Identifying real and imaginary parts we obtain $\lim_{z \to z_0} \frac{Re(z)-Re(z_0)}{z-z_0} = 1$, and $\lim_{z \to z_0} \frac{Im(z)-Im(z_0)}{z-z_0} = 0$.

Now, I am unsure what my result means or if it means anything at all?

Thank you in advance, Isak

Answer 1

This answer is a synthesis of the other answers and comments and this synthesis is what I personally think makes up a complete answer to what the OP was asking for.

The functions $x=\mathbb{Re}(z)$ and $y=\mathbb{Im}(z)$ are not complex differentiable at any point in $\mathbb{C}$ because their limits (of the corresponding complex derivative) do not match up at any point in $\mathbb{C}$.

Actually, since $\Delta z \to 0$ along many paths in $\mathbb{C}$ we calculate $\lim_{\Delta z \to 0} \frac{\mathbb{Re}(z+\Delta z) - \mathbb{Re}(z)}{\Delta z}$ and $\lim_{\Delta z \to 0} \frac{\mathbb{Im}(z+\Delta z) - \mathbb{Im}(z)}{\Delta z}$ as $\Delta z = \Delta x$ and when $\Delta z = i\Delta y$.

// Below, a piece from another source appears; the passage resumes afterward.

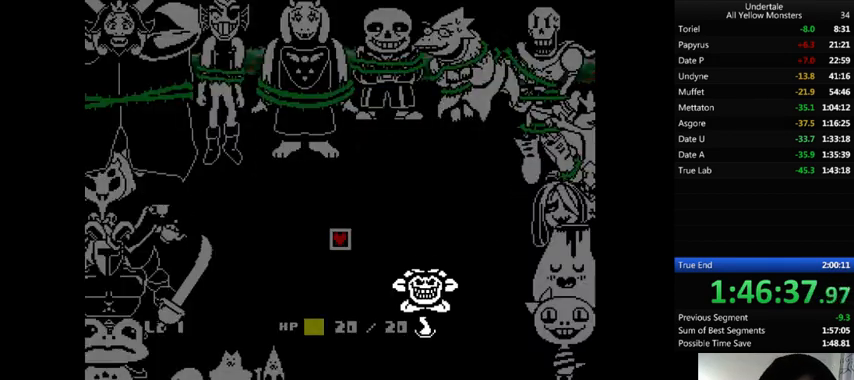
Gameplay with keyboard; each line is a JSON object with the keys held at the frame after it. "events" lists presses ("down") and releases ("up") of ".", "/", "0", "1", "2", "3", "4", "5", "6", "7", "8", "9", "a", "alt_l", "alt_r", "b", "backslash", "backspace", "c", "caps_lock", "comma", "ctrl", "d", "down", "e", "equals", "f", "g", "h", "i", "j", "k", "l", "lbracket", "left", "m", "minus", "n", "o", "p", "q", "quote", "r", "rbracket", "return", "right", "s", "semicolon", "shift_l", "shift_r", "space", "super", "t", "tab", "tilde", "u", "up", "v", "w", "x", "y" and "z" between this image and that frame as [ms after this image, input, new state], when the widget could be followed in between. No other keys are recorded. Mouse input is not recorded.
{"keys": ["shift_r", "z"], "events": [[33, "return", "down"], [33, "shift_r", "down"], [33, "z", "up"], [67, "return", "up"], [67, "shift_r", "up"], [67, "x", "up"], [100, "z", "down"], [133, "return", "down"], [133, "shift_r", "down"], [200, "return", "up"], [200, "shift_r", "up"], [200, "x", "down"], [200, "z", "up"], [233, "x", "up"], [267, "return", "down"], [267, "shift_r", "down"], [267, "z", "down"], [300, "return", "up"], [300, "shift_r", "up"], [367, "return", "down"], [367, "shift_r", "down"], [367, "x", "down"], [367, "z", "up"], [400, "return", "up"], [400, "shift_r", "up"], [400, "x", "up"], [467, "shift_r", "down"], [467, "z", "down"]]}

This gives $$\lim_{\Delta z \to 0} \frac{\mathbb{Re}(z+\Delta z) - \mathbb{Re}(z)}{\Delta z} = \begin{cases} 1,& \text{if } \Delta z = \Delta x\\ 0, & \text{if} \Delta z = i\Delta y \end{cases}$$

and, $$\lim_{\Delta z \to 0} \frac{\mathbb{Im}(z+\Delta z) - \mathbb{Im}(z)}{\Delta z} = \begin{cases} 0,& \text{if } \Delta z = \Delta x\\ -i, & \text{if} \Delta z = i\Delta y \end{cases}$$

So the OP imposes a restriction to the real line when OP is assuming that $\lim(a_n+b_n)= \lim(a_n)+\lim(b_n)$ without knowing that the individual limits exist.

Answer 2

Let $z, h \in \mathbb{C}, h \neq 0$. Then $$\frac{\operatorname{Re}(z+h)- \operatorname{Re}(z)}{h} = \frac{\operatorname{Re}(z) + \operatorname{Re}(h)- \operatorname{Re}(z)}{h} = \frac{\operatorname{Re}(h)}{h}.$$ Now you can look at the sequences $a_n := \frac{1}{n}, b_n := \frac{i}{n} \in \mathbb{C}$ and observe that $$\lim_{n \to \infty} a_n = 0 = \lim_{n \to \infty} b_n$$ but $$\lim_{n \to \infty} \frac{\operatorname{Re}(a_n)}{a_n} = \lim_{n \to \infty} \frac{a_n}{a_n} = 1 \neq 0 = \lim_{n \to \infty} \frac{0}{b_n} = \lim_{n \to \infty} \frac{\operatorname{Re}(b_n)}{b_n},$$ so the limit $\frac{\operatorname{Re}(z+h)- \operatorname{Re}(z)}{h}$ as $h \to 0$ does not exist.

Answer 3

Let $h$ be a real number.

$$\lim_{h\to0}\frac{\Re(z+h)-\Re(z)}h=\lim_{h\to0}\frac{h}h\ne\lim_{h\to0}\frac{\Re(z+ih)-\Re(z)}h=\lim_{h\to0}\frac{0}h$$

and simlarly for $\Im(z)$.